Every string below is drawn from your browser's cryptographically secure random number generator the moment this page loads. Nothing is generated on a server and nothing leaves this tab — close the page and these strings are gone for good, known only to you.
These strings come from crypto.getRandomValues(), the same
cryptographically secure random source your browser uses for TLS session keys.
Each character is chosen independently with equal probability (using rejection
sampling, so no character set introduces statistical bias). That makes the strings
maximum-entropy: there is no pattern to exploit, no dictionary that contains them,
and no shortcut for an attacker beyond brute force over an astronomically large
space.
Because generation happens entirely in your browser, there is no server that ever saw your password, no network transmission to intercept, and no log to leak. You can even load this page once, disconnect from the internet, and generate keys fully offline.
Hex (256 bits) — ideal wherever raw keying material is accepted: Wi-Fi WPA pre-shared keys entered as 64 hex digits, VPN shared secrets, API signing keys.
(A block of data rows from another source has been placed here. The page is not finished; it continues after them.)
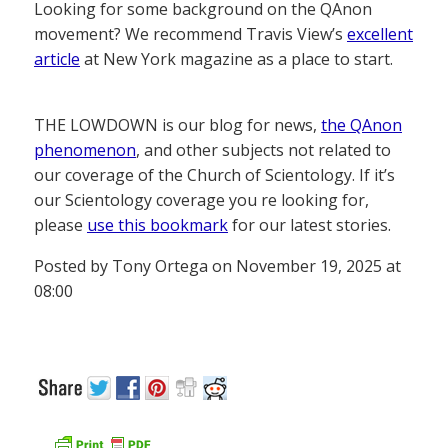
Looking for some background on the QAnon
movement? We recommend Travis View’s
excellent
article
at New York magazine as a place to start.
THE LOWDOWN is our blog for news,
the QAnon
phenomenon
, and other subjects not related to
our coverage of the Church of Scientology. If it’s
our Scientology coverage you re looking for,
please
use this bookmark
for our latest stories.
Posted by Tony Ortega on November 19, 2025 at
08:00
You can also slice off a shorter prefix; any substring is just as random as the whole.
Printable ASCII — the densest passphrase format. Use it where the full symbol set is accepted, such as password-manager master entries or WPA passphrases on modern equipment.
Alphanumeric — for systems that choke on symbols. Slightly fewer bits per character, but at 63 characters it is still unimaginably far beyond brute-force reach.
For keys you configure once and never retype — router passphrases, VPN secrets — use the longest string the device accepts. Length costs you nothing after setup, and every added character multiplies an attacker's work.